The move comes amid fierce competition among major commodity groups to bolster their copper reserves. Copper, a key component for electric vehicles and power grids in the energy transition era, has become a focal point for global miners. In particular, Glencore Plc.'s interest in Teck Resources Ltd. and BHP Group Ltd.'s substantial investment in OZ Minerals Ltd. earlier this year underscore the industry's pursuit of copper assets.
MMG Chairman Jiqing Xu emphasized the company's "confidence in copper as a commodity with strong forward demand as the global energy transition accelerates". The sentiment was reflected in MMG's shares, which jumped as much as 7.5% on the Hong Kong Stock Exchange following the announcement.

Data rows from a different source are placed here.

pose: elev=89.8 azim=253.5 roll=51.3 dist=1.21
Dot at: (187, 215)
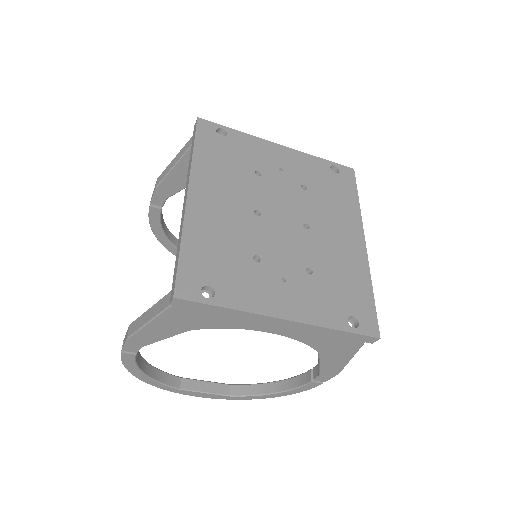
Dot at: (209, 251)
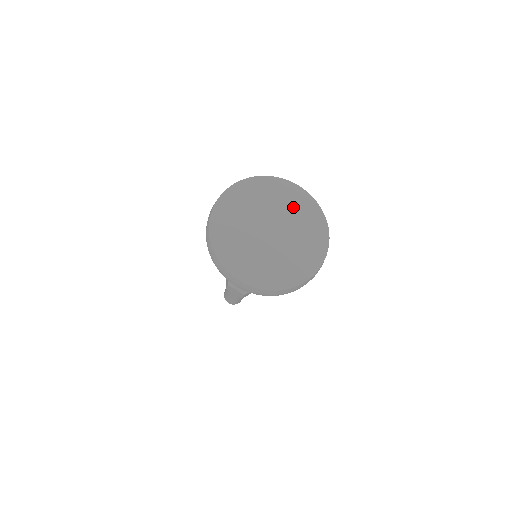
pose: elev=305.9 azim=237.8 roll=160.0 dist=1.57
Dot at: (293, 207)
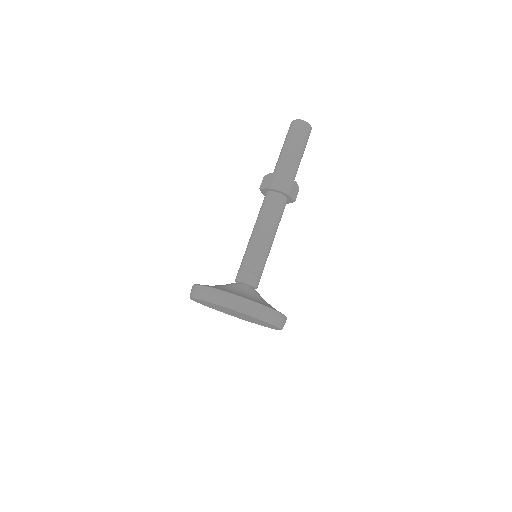
Dot at: (263, 323)
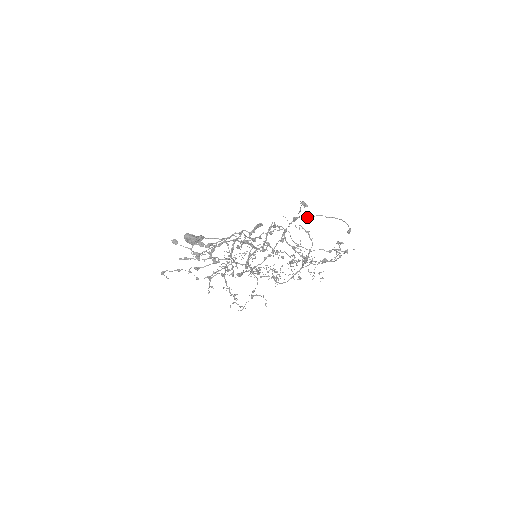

The acquisition of Khoemacau is expected to close in the first half of 2024 and MMG expects it to be immediately accretive to earnings. Khoemacau currently produces up to 65,000 tons of copper ore per year, with plans to double production to 130,000 tons per year. This acquisition will add to MMG's existing copper production, which is expected to exceed 350,000 tons by the end of 2023.
Despite the volatility in copper prices this year, the long-term outlook remains optimistic, driven by increasing demand from renewable energy and electric vehicles. China, in particular, has indicated increased copper purchases in 2023, even amid a weakening trend in traditional industrial consumption.

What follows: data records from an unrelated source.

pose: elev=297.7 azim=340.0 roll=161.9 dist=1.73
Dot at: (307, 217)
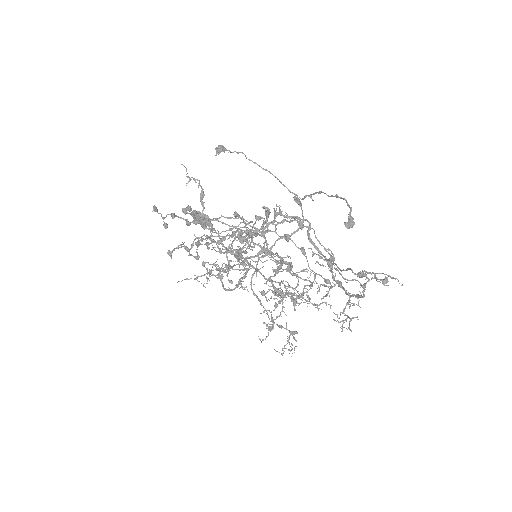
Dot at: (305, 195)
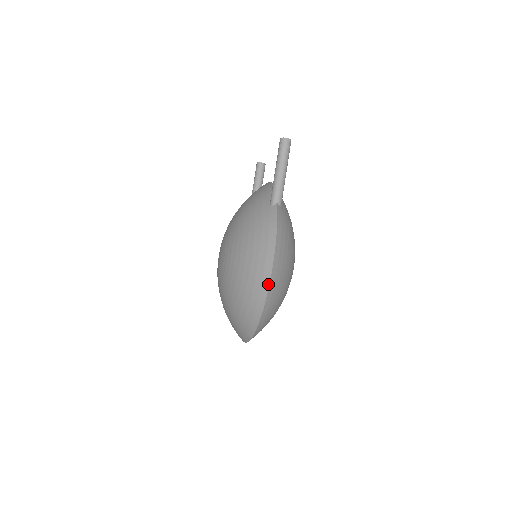
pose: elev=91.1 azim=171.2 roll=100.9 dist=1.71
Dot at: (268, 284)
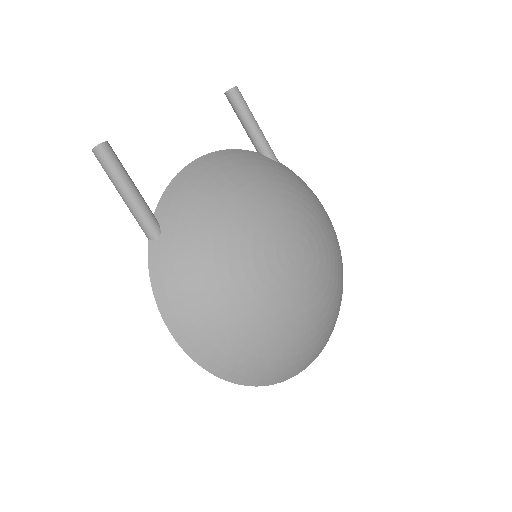
Dot at: (190, 357)
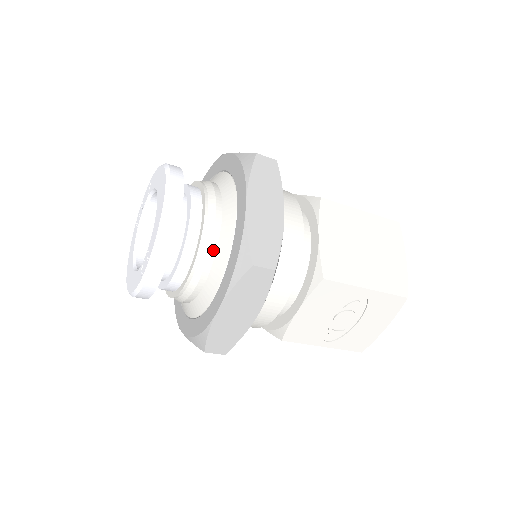
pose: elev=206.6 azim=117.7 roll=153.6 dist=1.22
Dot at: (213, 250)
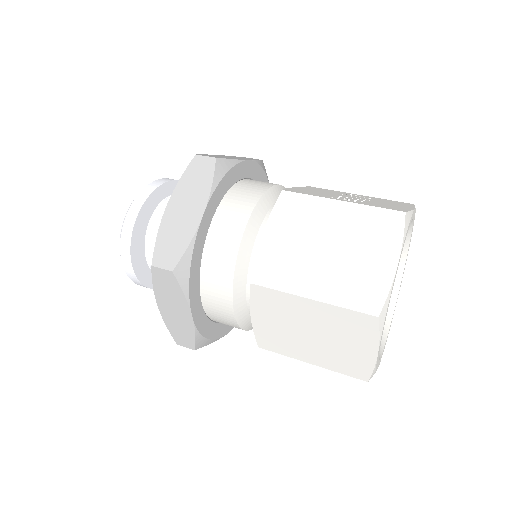
Dot at: occluded
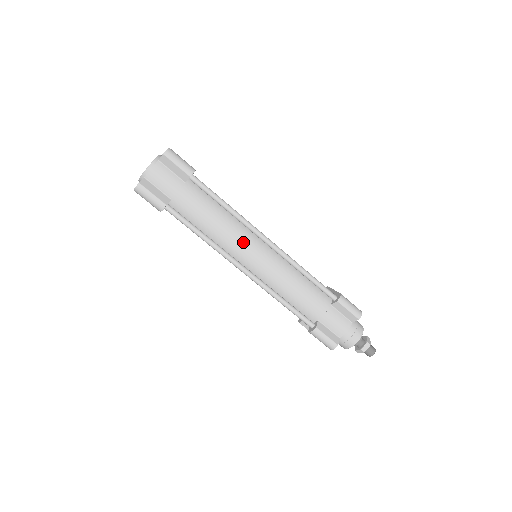
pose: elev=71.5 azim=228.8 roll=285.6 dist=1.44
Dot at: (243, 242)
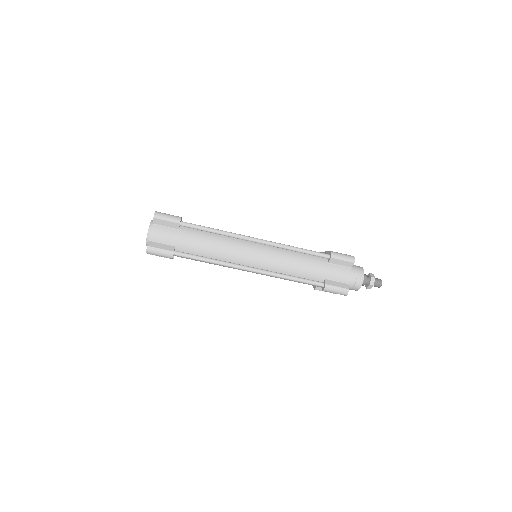
Dot at: (240, 250)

In addition to the $1.9 billion acquisition sum, MMG will be responsible for the mine's expansion costs, which are estimated to be between $700,000 and $800,000, according to an investor presentation. While some experts consider the valuation to be "reasonably full," it is in line with MMG's overarching strategy to expand its presence in Africa.
MMG Ltd., headquartered in Melbourne, Australia, has been a major player in the global mining sector for more than a decade. The company's previous acquisition of the Las Bambas mine in Peru in 2014 positioned it as a major player, despite occasional challenges such as community disputes. This latest move to invest in Africa follows a broader industry trend, with operational complexities in traditional copper-rich regions such as Chile and Peru prompting companies to explore new opportunities.

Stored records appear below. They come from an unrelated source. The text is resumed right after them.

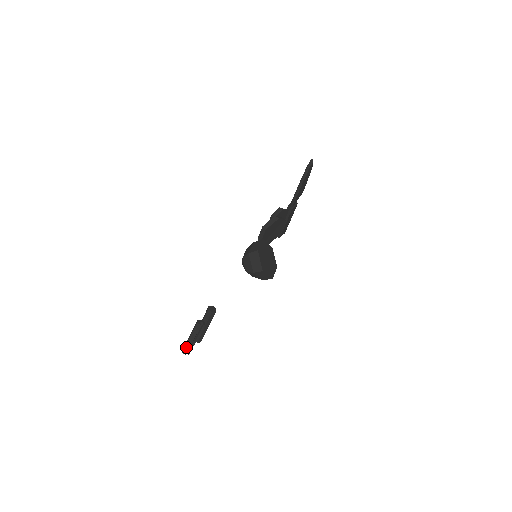
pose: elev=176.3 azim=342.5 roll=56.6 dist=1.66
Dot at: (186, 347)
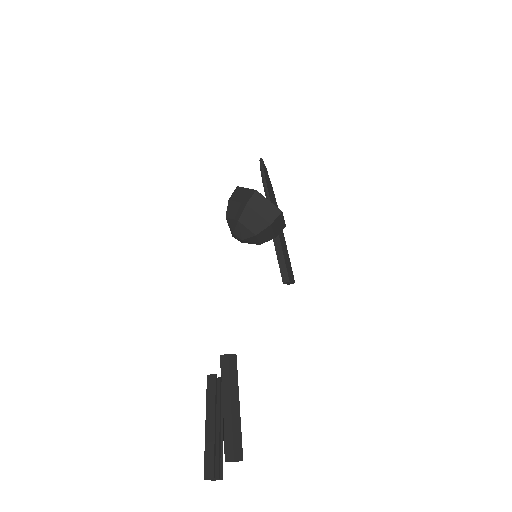
Dot at: (207, 453)
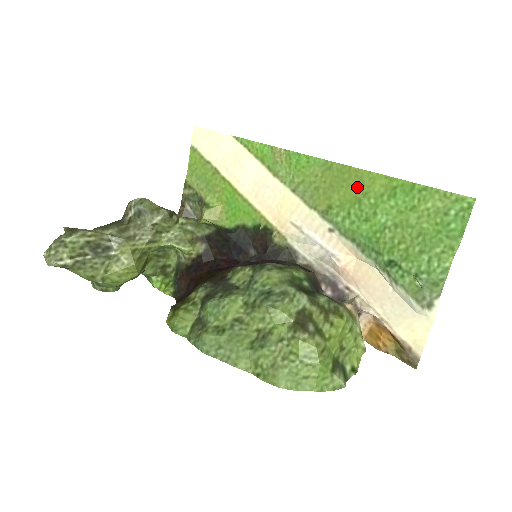
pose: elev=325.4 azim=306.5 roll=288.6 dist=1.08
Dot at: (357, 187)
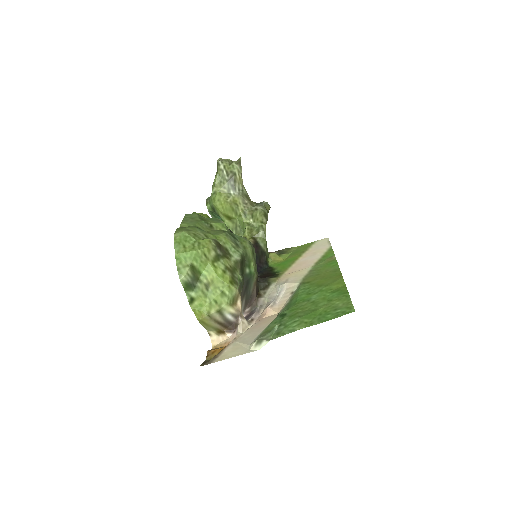
Dot at: (330, 282)
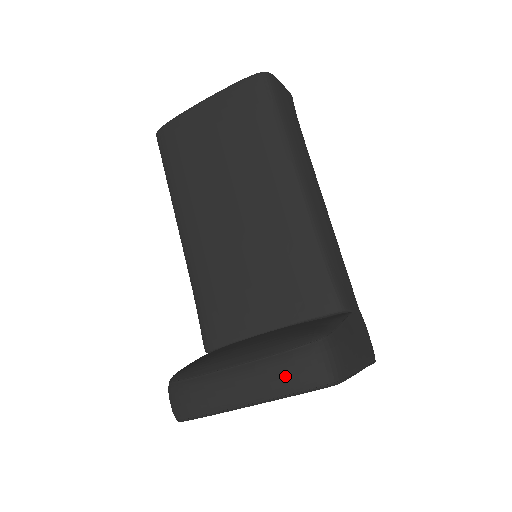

Khoemacau is located in the Kalahari Copper Belt, which extends from northwestern Botswana to western Namibia and is considered a promising region for copper supply. Other Chinese companies participated in the bidding process for the mine, including Zijin Mining Group Co. and Aluminum Corporation of China (Chinalco). Australian miner South32 Ltd. also reportedly considered a bid earlier this year, but found the investment "a little too rich for our blood," CEO Graham Kerr said in August.